Probably more information than you wanted, but hopefully it goes a long way toward explaining why this isn’t a simple problem, even for someone who solved the same problem with OpenGL, and why a potential solution to this problem leads to a cascade of questions regarding how long the open source community can reasonably prop up 1980s display technologies.

dcommander commented 7 months ago

NOTE: I have a machine with both an AMD Radeon Pro WX2100 and an nVidia Quadro P620. If I select the Quadro in vkcube, everything works fine in Xvnc. If I select the Radeon Pro, I get the same complaint about the lack of a DRI3 extension. There doesn't seem to be a way to force it to use software Vulkan. (I tried the aforementioned VK_ICD_FILENAMES trick, but for some reason, that doesn't work on my system. It just complains: "Cannot find a compatible Vulkan installable client driver (ICD).")
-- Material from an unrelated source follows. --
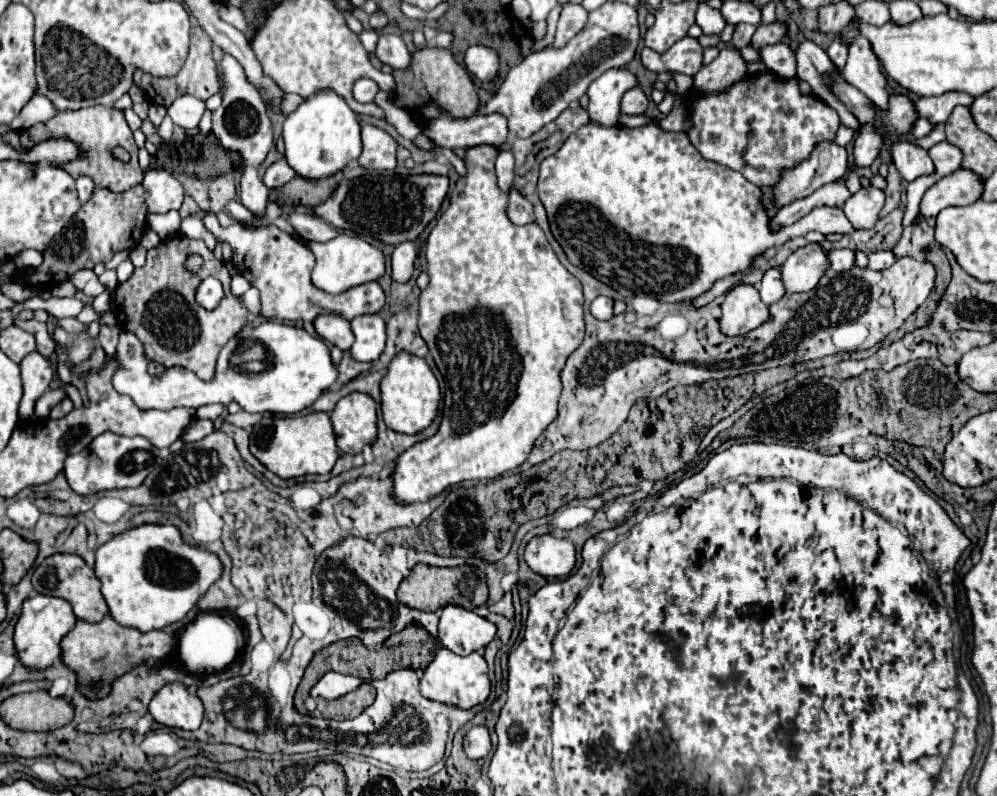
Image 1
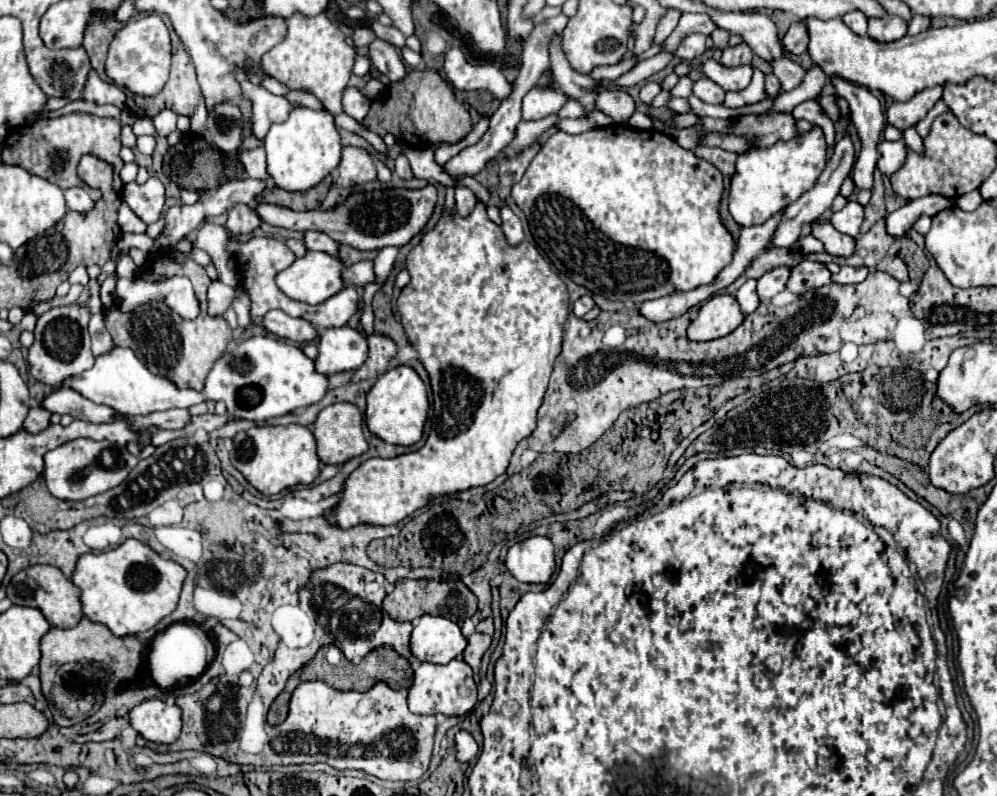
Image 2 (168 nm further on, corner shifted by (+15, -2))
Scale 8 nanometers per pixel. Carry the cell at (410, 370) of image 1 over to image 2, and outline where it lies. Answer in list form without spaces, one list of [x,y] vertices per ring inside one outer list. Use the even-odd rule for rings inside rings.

Referring to the links in https://github.com/TigerVNC/tigervnc/issues/1674#issuecomment-1886163986, DRI3 in Xvnc is not an easy problem to solve. Kasm's implementation is easy enough to port into TigerVNC or TurboVNC, and in fact, I have done so in an experimental branch of TurboVNC that I haven't pushed to GitHub. The problem, however, is that it creates Pixmaps in system memory and synchronizes them with their associated GPU buffers on a schedule (60 times/second), rather than as needed, so it has a lot of overhead and doesn't perform very well when compared to VirtualGL. I am also skeptical as to whether that approach is fully conformant. (It seems like a mixed 3D/X11 rendering workload might break it.) I spent some time trying to figure out how to reduce the overhead and/or synchronize the GPU buffers as needed but wasn't able to. I was able to use the Xvnc X11 hooks to determine when to synchronize the pixels from a GBM buffer object into the corresponding DRI3-managed Pixmap, but those hooks were insufficient to determine when to synchronize the pixels from the Pixmap back into the corresponding BO. The BO is apparently read outside of X11, in the 3D driver, so it would probably be necessary to hook into the various 3D rendering APIs in order to perform that synchronization on an as-needed basis. At that point, the solution would look a lot like VirtualGL.
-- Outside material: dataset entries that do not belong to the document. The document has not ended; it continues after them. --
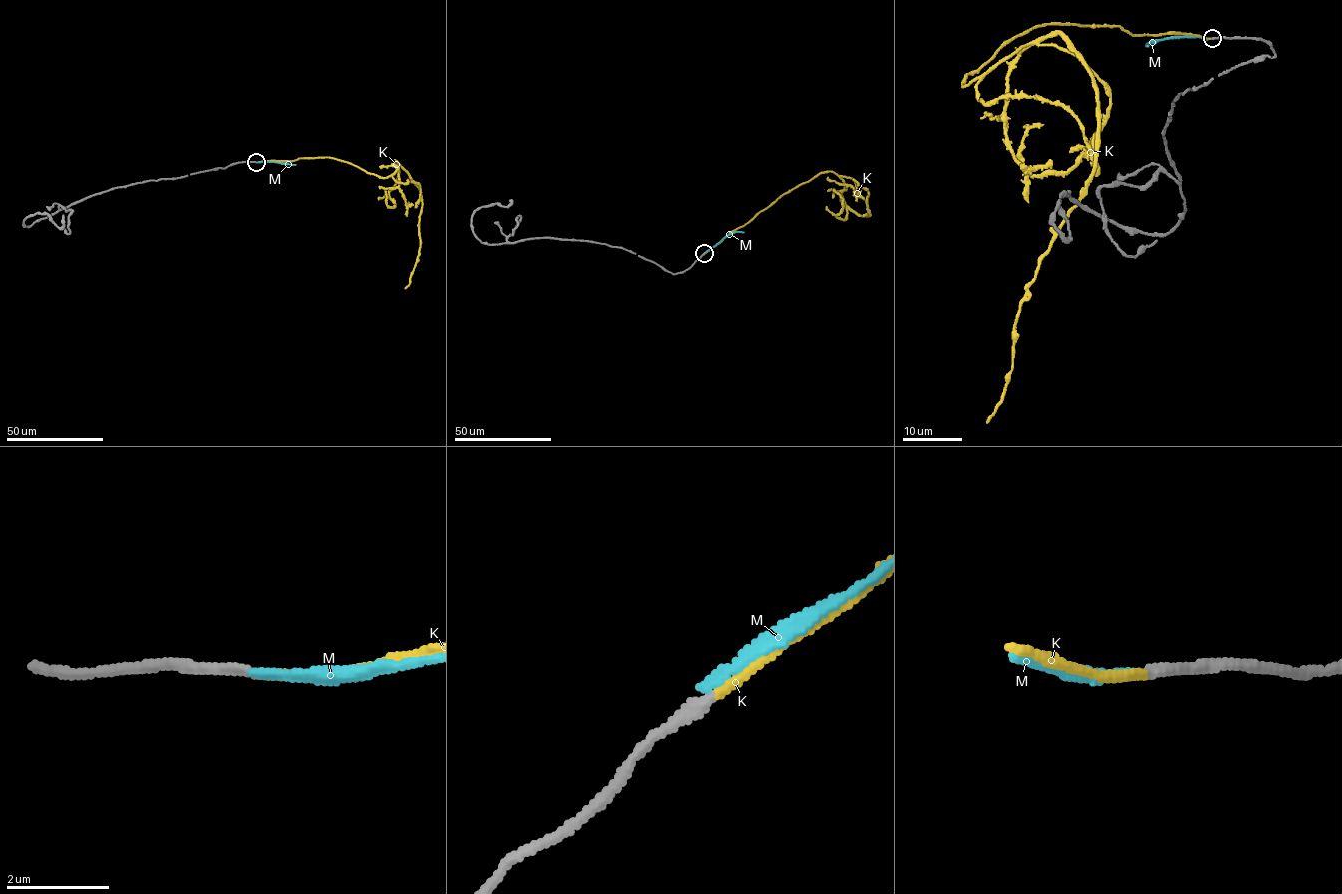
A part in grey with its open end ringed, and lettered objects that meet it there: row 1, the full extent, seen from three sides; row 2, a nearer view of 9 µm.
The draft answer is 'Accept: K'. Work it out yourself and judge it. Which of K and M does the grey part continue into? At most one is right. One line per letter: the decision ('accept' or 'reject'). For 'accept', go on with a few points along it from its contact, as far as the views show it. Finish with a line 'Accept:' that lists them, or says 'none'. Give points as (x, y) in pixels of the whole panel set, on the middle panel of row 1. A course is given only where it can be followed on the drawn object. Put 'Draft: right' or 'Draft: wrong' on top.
Draft: right
K: accept; course (704, 253), (784, 194), (829, 171), (844, 183), (842, 202), (857, 215), (870, 215), (868, 191), (853, 179)
M: reject
Accept: K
That effort led me to question why we couldn't just create the Xvnc framebuffer in GPU memory (tl;dr: you can't without an Xorg driver and the other infrastructure associated with a full-blown non-virtual X server), and answering that question led me down the same rabbit hole of questioning whether a Wayland VNC server would be a simpler solution to all of the above. The DRI3 feature would also be useless for nVidia GPU users, so if I did implement it, I would both have to apologize for it as well as disable it by default. It seems like the only purpose for it (that isn't already covered by VirtualGL) would be to get GPU-accelerated Vulkan in Xvnc with non-nVidia GPUs.

dcommander commented 6 months ago

I went ahead and cleaned up my experimental port of Kasm's DRI3 feature and pushed it into the dev branch of TurboVNC. It is in the 3.2 Evolving pre-release build if anyone wants to play with it. (You enable it by passing -drinode /dev/dri/renderDXXX to /opt/TurboVNC/bin/vncserver.) It definitely does allow GPU acceleration with Vulkan if you are using Mesa-based drivers, including AMDGPU. However, VirtualGL is still generally faster and has a better feature set for OpenGL applications, particularly professional applications.

DocMAX commented 3 months ago

Getting a compile error just about the new DRI3...: grafik

Strange, searching "repo:TurboVNC/turbovnc xvnc_dri3_sync_pixmaps_to_bos" in GitHub returns no results!?

CendioOssman commented 3 months ago

Issues compiling TurboVNC are probably best discussed in the TurboVNC forums.